Ações trabalhistas sobre discriminação mais que dobram em dez anos

O número de ações sobre discriminação mais do que dobrou na Justiça do Trabalho entre os anos de 2014 e 2024. De 314 casos registrados em 2014, o número passou para 861 no ano passado, um salto de 174%. Entre os processos, o assunto mais comum é o da discriminação racial.
Até o início de junho deste ano, a Justiça do Trabalho recebeu um total de 6.954 processos sobre discriminação, direta ou indireta. No total, eles discutem R$ 1,25 bilhão. Em média, cada pedido, de indenização por dano moral, gira em torno de R$ 200 mil. Na discriminação indireta, critérios aparentemente neutros prejudicam de forma desproporcional um grupo específico de pessoas.
As comarcas com maior número de casos distribuídos são São Paulo (SP), Montenegro (RS), Belo Horizonte (MG), Rio de Janeiro (RJ) e Salvador (BA). As atividades econômicas mais acionadas são serviços financeiros, fabricação de alimentos, serviços de saúde, comércio varejista e serviços de apoio a escritório.

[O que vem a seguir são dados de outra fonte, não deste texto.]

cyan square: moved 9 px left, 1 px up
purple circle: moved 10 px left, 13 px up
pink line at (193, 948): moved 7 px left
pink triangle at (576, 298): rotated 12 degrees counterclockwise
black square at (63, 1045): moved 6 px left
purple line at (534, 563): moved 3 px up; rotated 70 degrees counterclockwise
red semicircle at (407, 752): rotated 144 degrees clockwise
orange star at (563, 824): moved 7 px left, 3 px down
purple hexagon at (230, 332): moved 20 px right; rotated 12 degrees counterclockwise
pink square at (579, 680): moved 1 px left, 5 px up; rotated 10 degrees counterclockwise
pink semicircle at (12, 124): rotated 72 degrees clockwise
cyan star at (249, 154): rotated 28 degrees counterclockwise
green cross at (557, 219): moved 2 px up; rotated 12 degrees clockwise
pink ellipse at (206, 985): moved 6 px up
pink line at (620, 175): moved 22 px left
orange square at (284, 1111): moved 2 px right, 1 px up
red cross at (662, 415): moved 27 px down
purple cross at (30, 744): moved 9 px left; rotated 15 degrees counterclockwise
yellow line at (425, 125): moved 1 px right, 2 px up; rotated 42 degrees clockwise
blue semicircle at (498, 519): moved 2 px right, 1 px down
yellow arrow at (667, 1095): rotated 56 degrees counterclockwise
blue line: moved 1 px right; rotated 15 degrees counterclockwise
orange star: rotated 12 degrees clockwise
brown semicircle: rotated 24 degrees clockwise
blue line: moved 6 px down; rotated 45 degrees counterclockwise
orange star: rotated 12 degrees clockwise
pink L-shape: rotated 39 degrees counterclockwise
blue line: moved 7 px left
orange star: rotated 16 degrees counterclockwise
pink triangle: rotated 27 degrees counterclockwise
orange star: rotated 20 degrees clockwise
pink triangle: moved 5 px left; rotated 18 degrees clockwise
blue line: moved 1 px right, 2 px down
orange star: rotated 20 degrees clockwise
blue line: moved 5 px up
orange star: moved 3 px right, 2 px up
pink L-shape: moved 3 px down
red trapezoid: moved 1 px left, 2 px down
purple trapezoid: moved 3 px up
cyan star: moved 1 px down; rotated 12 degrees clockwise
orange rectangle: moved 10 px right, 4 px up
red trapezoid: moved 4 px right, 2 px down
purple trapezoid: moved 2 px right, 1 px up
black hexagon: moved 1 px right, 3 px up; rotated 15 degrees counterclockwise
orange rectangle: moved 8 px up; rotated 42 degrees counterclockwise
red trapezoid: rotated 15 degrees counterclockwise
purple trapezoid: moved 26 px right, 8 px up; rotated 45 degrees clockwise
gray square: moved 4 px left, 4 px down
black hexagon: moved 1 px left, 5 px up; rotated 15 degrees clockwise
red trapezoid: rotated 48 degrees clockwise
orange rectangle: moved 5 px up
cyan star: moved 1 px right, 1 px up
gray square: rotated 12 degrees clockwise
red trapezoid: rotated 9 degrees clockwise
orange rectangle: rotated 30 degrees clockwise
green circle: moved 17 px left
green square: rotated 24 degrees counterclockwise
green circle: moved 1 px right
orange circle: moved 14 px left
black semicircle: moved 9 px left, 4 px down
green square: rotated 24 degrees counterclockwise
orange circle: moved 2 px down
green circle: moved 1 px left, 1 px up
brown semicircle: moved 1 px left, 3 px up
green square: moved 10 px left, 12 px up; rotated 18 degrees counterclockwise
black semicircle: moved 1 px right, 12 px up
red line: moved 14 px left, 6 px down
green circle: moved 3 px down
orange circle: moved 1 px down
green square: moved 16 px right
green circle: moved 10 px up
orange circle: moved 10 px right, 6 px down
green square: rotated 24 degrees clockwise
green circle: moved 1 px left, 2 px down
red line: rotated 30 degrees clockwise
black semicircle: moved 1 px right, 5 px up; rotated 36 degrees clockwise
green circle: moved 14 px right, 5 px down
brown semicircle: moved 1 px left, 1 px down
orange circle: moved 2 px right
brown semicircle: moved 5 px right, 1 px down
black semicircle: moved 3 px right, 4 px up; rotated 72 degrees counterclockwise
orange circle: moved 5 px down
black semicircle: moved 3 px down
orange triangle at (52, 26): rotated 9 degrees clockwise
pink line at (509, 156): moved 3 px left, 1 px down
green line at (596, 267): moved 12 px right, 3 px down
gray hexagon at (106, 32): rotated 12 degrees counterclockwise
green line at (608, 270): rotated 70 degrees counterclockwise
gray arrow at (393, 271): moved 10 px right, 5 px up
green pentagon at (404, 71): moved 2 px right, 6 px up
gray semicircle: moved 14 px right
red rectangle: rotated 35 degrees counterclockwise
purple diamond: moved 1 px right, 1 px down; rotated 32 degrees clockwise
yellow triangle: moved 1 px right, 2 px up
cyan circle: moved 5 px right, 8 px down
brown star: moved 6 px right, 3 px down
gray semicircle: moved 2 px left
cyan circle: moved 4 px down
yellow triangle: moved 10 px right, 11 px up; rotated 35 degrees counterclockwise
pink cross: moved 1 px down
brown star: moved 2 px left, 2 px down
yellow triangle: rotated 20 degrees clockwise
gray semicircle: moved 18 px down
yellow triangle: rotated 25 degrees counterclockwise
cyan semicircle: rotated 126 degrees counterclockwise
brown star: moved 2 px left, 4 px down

Um caso de discriminação direta foi julgado, recentemente, pelo Tribunal Regional do Trabalho de São Paulo (TRT-SP). O trabalhador de uma fabricante de ferramentas dizia a um colega coisas como “preto tinha que nascer tudo morto” e fazia “piadas” com “macaco” para se referir a ele (processo nº 1000503-02.2025.5.02.0372).
A decisão cita o conceito de “racismo recreativo”, conforme o protocolo do CNJ, que consiste na reprodução de estereótipos negativos sobre pessoas não brancas, para justificar a condenação da empresa ao pagamento de R$ 24,5 mil a título de danos morais ao trabalhador.
Um exemplo célebre da discriminação indireta em processo trabalhista, segundo especialistas, é o caso do “menino Miguel”, que morreu ao cair de um prédio no Recife, quando estava sob supervisão da patroa da mãe – esposa do então prefeito de Tamandaré, cidade a pouco mais de cem quilômetros do Recife. O TRT de Pernambuco decidiu que a dinâmica de trabalho era permeada por atos “estruturalmente discriminatórios”, e que “gira em torno da cor da pele, do gênero e da situação socioeconômica” da categoria das trabalhadoras domésticas.
Os desembargadores concluíram que foi o racismo operante no mundo do trabalho que permitiu a naturalização da fraude contratual contra as empregadas negras, que eram formalmente contratadas pela prefeitura, mas prestavam serviço para a família do prefeito. O Tribunal Superior do Trabalho (TST), apesar de não analisar o mérito, manteve a decisão (processo nº 597-15.2020.5.06.0021). A defesa do prefeito e de sua esposa apresentou recurso (embargos de declaração), que ainda não foi apreciado.
Em um processo julgado no TRT da Bahia, uma trabalhadora do varejo era alvo de piadas do gerente, de colegas e de lideranças por usar acessórios relacionados à umbanda. Os colegas diziam que “ela ia baixar o santo” quando tocava música e não iria para o céu porque adorava o diabo. Citando o protocolo, o TRT pontuou que a empresa não adotou “qualquer movimento para interromper a situação”, arbitrando uma condenação por danos morais em R$ 20 mil (processo nº 0000280-78.2024.5.05.0611).
Entre os demais tipos de discriminação, destacam-se os relacionados ao gênero e à sexualidade, além dos casos de pessoas com deficiência. O TRT de São Paulo, por exemplo, reconheceu, em um processo contra uma empresa pública, que um funcionário foi vítima de capacitismo ao ser excluído do concurso para motorista por ter visão monocular, sem que a houvesse avaliação da possibilidade de adaptação e inclusão do empregado com deficiência. A empresa foi condenada a promovê-lo e a pagar a diferença salarial entre os cargos (processo nº 1002036-89.2024.5.02.0611).